9.      As noted, I think the discussion and the call to others should be more transparent and honest about their epistemological positions, and methodological blind spots need to be more developed.

Smaller issues

1.      This sentence needs to be clarified: “In short, these advantages can lead to more authentic data and precise analysis.” I’m unclear if this is a summation of Haniff’s thoughts or the authors’ position.

2.      The paragraph on the disadvantages of outsider research (However, a few disadvantages …), I think the first and fourth points could also apply to insiders. I don’t think there is any guarantee that insiders avoid impressing their biases; nearly all presentations of others are curated. One could argue that having an entirely undistorted or complete picture is very hard. Certainly, projection is a problem, and I think those points are indisputable but still can be managed by well-informed outsiders.

3.      This sentence is hard to follow, as it is unclear as to whether you’re talking about the first author of this paper or the Carter and Thomson paper: “For example, in assessing how participants (correctional staff) perceived the first author (a former correctional officer turned academic), Carter and Thomson (2022) found that various identities and perceptions emerged.”

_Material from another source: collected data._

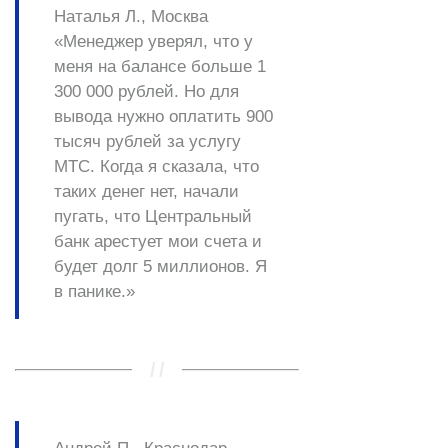
Наталья Л., Москва
«Менеджер уверял, что у
меня на балансе больше 1
300 000 рублей. Но для
вывода нужно оплатить 900
тысяч рублей за услугу
MTC. Когда я сказала, что
таких денег нет, начали
пугать, что Центральный
банк арестует мои счета и
будет долг 5 миллионов. Я
в панике.»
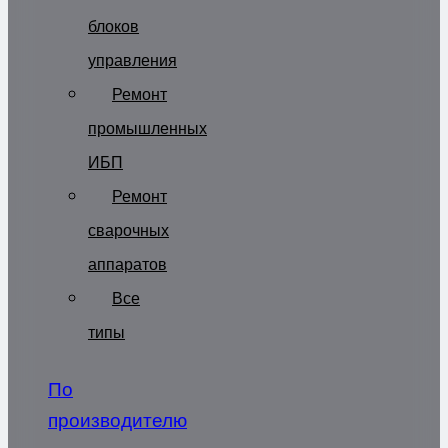
блоков
управления
Ремонт
промышленных
ИБП
Ремонт
сварочных
аппаратов
Все
типы
По
производителю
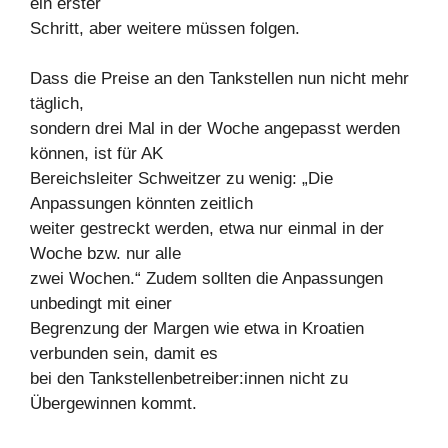
ein erster
Schritt, aber weitere müssen folgen.
Dass die Preise an den Tankstellen nun nicht mehr
täglich,
sondern drei Mal in der Woche angepasst werden
können, ist für AK
Bereichsleiter Schweitzer zu wenig: „Die
Anpassungen könnten zeitlich
weiter gestreckt werden, etwa nur einmal in der
Woche bzw. nur alle
zwei Wochen.“ Zudem sollten die Anpassungen
unbedingt mit einer
Begrenzung der Margen wie etwa in Kroatien
verbunden sein, damit es
bei den Tankstellenbetreiber:innen nicht zu
Übergewinnen kommt.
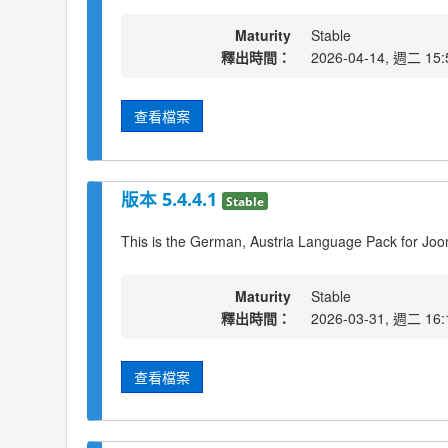
Maturity
Stable
釋出時間：
2026-04-14, 週二 15:
查看檔案
版本 5.4.4.1
Stable
This is the German, Austria Language Pack for Joo
Maturity
Stable
釋出時間：
2026-03-31, 週二 16:
查看檔案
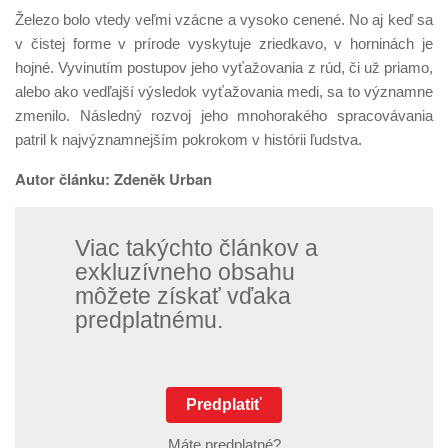
Železo bolo vtedy veľmi vzácne a vysoko cenené. No aj keď sa
v čistej forme v prírode vyskytuje zriedkavo, v horninách je
hojné. Vyvinutím postupov jeho vyťažovania z rúd, či už priamo,
alebo ako vedľajší výsledok vyťažovania medi, sa to významne
zmenilo. Následný rozvoj jeho mnohorakého spracovávania
patril k najvýznamnejším pokrokom v histórii ľudstva.
Autor článku: Zdeněk Urban
Viac takýchto článkov a
exkluzívneho obsahu
môžete získať vďaka
predplatnému.
Predplatiť
Máte predplatné?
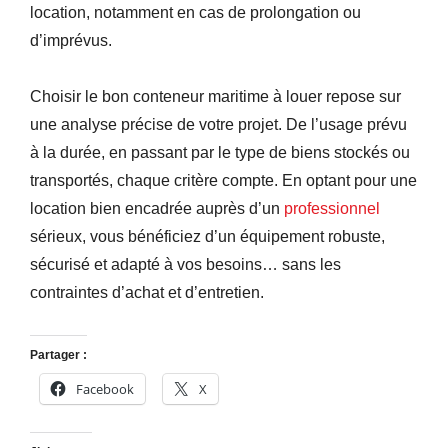
location, notamment en cas de prolongation ou
d’imprévus.
Choisir le bon conteneur maritime à louer repose sur
une analyse précise de votre projet. De l’usage prévu
à la durée, en passant par le type de biens stockés ou
transportés, chaque critère compte. En optant pour une
location bien encadrée auprès d’un
professionnel
sérieux, vous bénéficiez d’un équipement robuste,
sécurisé et adapté à vos besoins… sans les
contraintes d’achat et d’entretien.
Partager :
Facebook
X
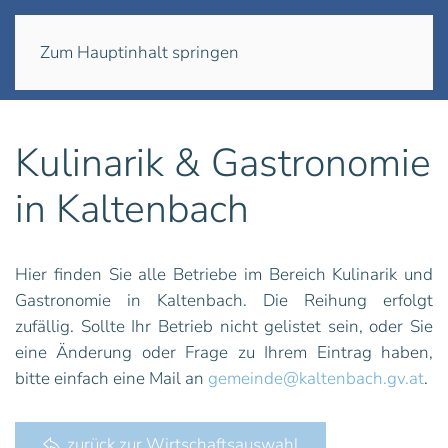
Menü
Zum Hauptinhalt springen
Kulinarik & Gastronomie
in Kaltenbach
Hier finden Sie alle Betriebe im Bereich Kulinarik und
Gastronomie in Kaltenbach. Die Reihung erfolgt
zufällig. Sollte Ihr Betrieb nicht gelistet sein, oder Sie
eine Änderung oder Frage zu Ihrem Eintrag haben,
bitte einfach eine Mail an
gemeinde@kaltenbach.gv.at
.
zurück zur Wirtschaftsauswahl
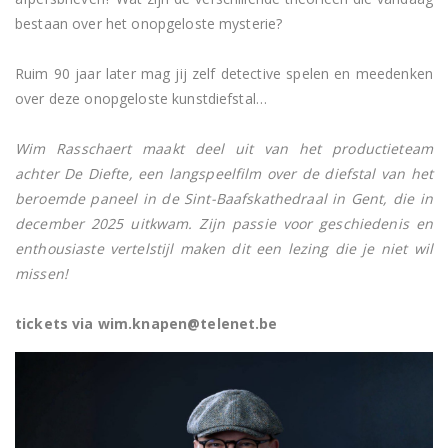
bestaan over het onopgeloste mysterie?
Ruim 90 jaar later mag jij zelf detective spelen en meedenken
over deze onopgeloste kunstdiefstal…
Wim Rasschaert maakt deel uit van het productieteam
achter De Diefte, een langspeelfilm over de diefstal van het
beroemde paneel in de Sint-Baafskathedraal in Gent, die in
december 2025 uitkwam. Zijn passie voor geschiedenis en
enthousiaste vertelstijl maken dit een lezing die je niet wil
missen!
tickets via wim.knapen@telenet.be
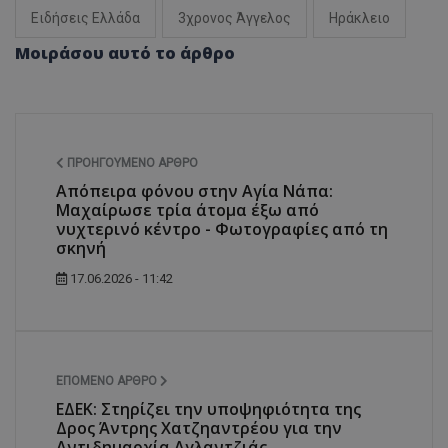
Ειδήσεις Ελλάδα
3χρονος Άγγελος
Ηράκλειο
Μοιράσου αυτό το άρθρο
msToken
.tiktok.com
ΠΡΟΗΓΟΎΜΕΝΟ ΆΡΘΡΟ
Απόπειρα φόνου στην Αγία Νάπα:
Μαχαίρωσε τρία άτομα έξω από
νυχτερινό κέντρο - Φωτογραφίες από τη
σκηνή
17.06.2026 - 11:42
CookieScriptConsent
CookieScript
ΕΠΌΜΕΝΟ ΆΡΘΡΟ
www.tothemaonline.com
ΕΔΕΚ: Στηρίζει την υποψηφιότητα της
Δρος Άντρης Χατζηαντρέου για την
Αντιδημαρχία Αγλαντζιάς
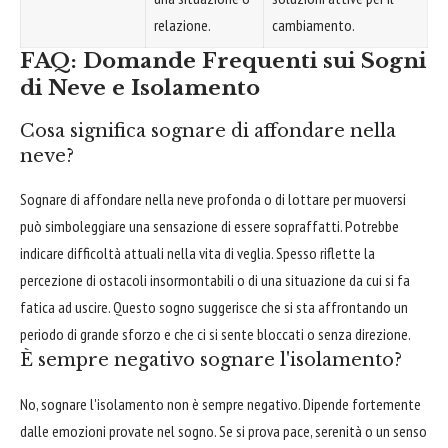
relazione.
cambiamento.
FAQ: Domande Frequenti sui Sogni
di Neve e Isolamento
Cosa significa sognare di affondare nella
neve?
Sognare di affondare nella neve profonda o di lottare per muoversi
può simboleggiare una sensazione di essere sopraffatti. Potrebbe
indicare difficoltà attuali nella vita di veglia. Spesso riflette la
percezione di ostacoli insormontabili o di una situazione da cui si fa
fatica ad uscire. Questo sogno suggerisce che si sta affrontando un
periodo di grande sforzo e che ci si sente bloccati o senza direzione.
È sempre negativo sognare l'isolamento?
No, sognare l'isolamento non è sempre negativo. Dipende fortemente
dalle emozioni provate nel sogno. Se si prova pace, serenità o un senso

4.      This phrase “From the early to late 1900s” is confusing to my eye (could be the 20th century or could be 1900-1909), could you provide a date range instead?

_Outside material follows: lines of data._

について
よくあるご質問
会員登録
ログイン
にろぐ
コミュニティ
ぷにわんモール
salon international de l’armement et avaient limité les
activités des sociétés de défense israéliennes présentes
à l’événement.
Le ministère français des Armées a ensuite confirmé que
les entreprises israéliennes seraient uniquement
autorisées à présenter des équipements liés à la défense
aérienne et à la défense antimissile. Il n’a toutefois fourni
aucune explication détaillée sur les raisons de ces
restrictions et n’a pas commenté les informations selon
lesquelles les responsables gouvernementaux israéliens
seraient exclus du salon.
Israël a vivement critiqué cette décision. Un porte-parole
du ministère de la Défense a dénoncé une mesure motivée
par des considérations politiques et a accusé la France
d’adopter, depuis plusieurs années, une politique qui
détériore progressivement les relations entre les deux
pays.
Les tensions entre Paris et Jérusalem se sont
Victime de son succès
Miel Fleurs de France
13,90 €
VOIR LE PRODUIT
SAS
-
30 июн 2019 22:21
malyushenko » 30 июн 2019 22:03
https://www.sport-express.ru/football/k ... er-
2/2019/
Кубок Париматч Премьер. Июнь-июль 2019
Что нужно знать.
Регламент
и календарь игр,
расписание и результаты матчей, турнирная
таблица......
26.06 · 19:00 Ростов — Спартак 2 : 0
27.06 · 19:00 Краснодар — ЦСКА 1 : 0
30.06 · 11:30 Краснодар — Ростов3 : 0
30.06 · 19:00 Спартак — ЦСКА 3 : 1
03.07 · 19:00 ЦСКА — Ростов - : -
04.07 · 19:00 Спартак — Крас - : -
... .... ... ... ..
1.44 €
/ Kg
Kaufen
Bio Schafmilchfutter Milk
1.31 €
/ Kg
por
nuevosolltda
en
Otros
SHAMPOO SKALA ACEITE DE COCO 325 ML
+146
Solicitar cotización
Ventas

5.      I think most parentheticals are important and should not be parenthetical.

6.      This sentence in the fieldnote excerpt is confusing and should be edited: “I asked Cheeleng about the math behind it…If, for example, the source wants at least $550 per pound of weed (and thus is asking to get $55,000 after everything is sold).” I found it difficult to follow who the sellers were (retailers, lower-down wholesalers?). Those terms could be clarified. There is a typo here 65,00 should be 65,000/

7.      I’d like to see more consideration regarding the impact of framing and interpretation of quantitative data. That penultimate paragraph needs to be fleshed out. The final paragraph is a good one.

Aqil, N., Petrich, K., & Gundur, R. (2023). Leveraging Identity to Overcome Temporal and Financial Limitations in Rapid Ethnography in Criminological Research. Journal of Criminology.

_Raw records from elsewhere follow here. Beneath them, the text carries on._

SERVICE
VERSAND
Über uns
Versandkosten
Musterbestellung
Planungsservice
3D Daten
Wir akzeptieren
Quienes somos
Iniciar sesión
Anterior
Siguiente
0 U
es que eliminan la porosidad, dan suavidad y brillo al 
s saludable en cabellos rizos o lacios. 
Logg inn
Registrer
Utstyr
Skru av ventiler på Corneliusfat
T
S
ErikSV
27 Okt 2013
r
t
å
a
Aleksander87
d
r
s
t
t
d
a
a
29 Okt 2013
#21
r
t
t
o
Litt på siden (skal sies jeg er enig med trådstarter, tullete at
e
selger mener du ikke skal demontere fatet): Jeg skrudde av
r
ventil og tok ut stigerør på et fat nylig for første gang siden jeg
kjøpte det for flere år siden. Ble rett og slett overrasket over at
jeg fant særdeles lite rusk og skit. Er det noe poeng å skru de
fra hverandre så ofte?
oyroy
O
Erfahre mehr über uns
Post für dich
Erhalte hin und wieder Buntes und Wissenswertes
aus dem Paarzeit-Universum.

Bourgois, P. (2003). In Search of Respect: Selling crack in El Barrio (2nd ed.). Cambridge University Press.

Bucerius, S. M. (2013). Becoming a “Trusted Outsider” gender, ethnicity, and inequality in ethnographic research. Journal of Contemporary Ethnography, 42(6), 690-721.

Gundur, R. V. (2019). Using the Internet to Recruit Respondents for Offline Interviews in Criminological Studies. Urban Affairs Review, 55(6), 1731 –1756.

Gundur, R. V. (2022). Trying to Make It: The Enterprises, Gangs, and People of the American Drug Trade. Cornell University Press.

Mellinger, H., Lowrey-Kinberg, B., & Barak, M. P. (2023). Methodological and Practical Considerations for Cross-Cultural Focus Groups on Sensitive Topics within Criminal Justice and Criminology.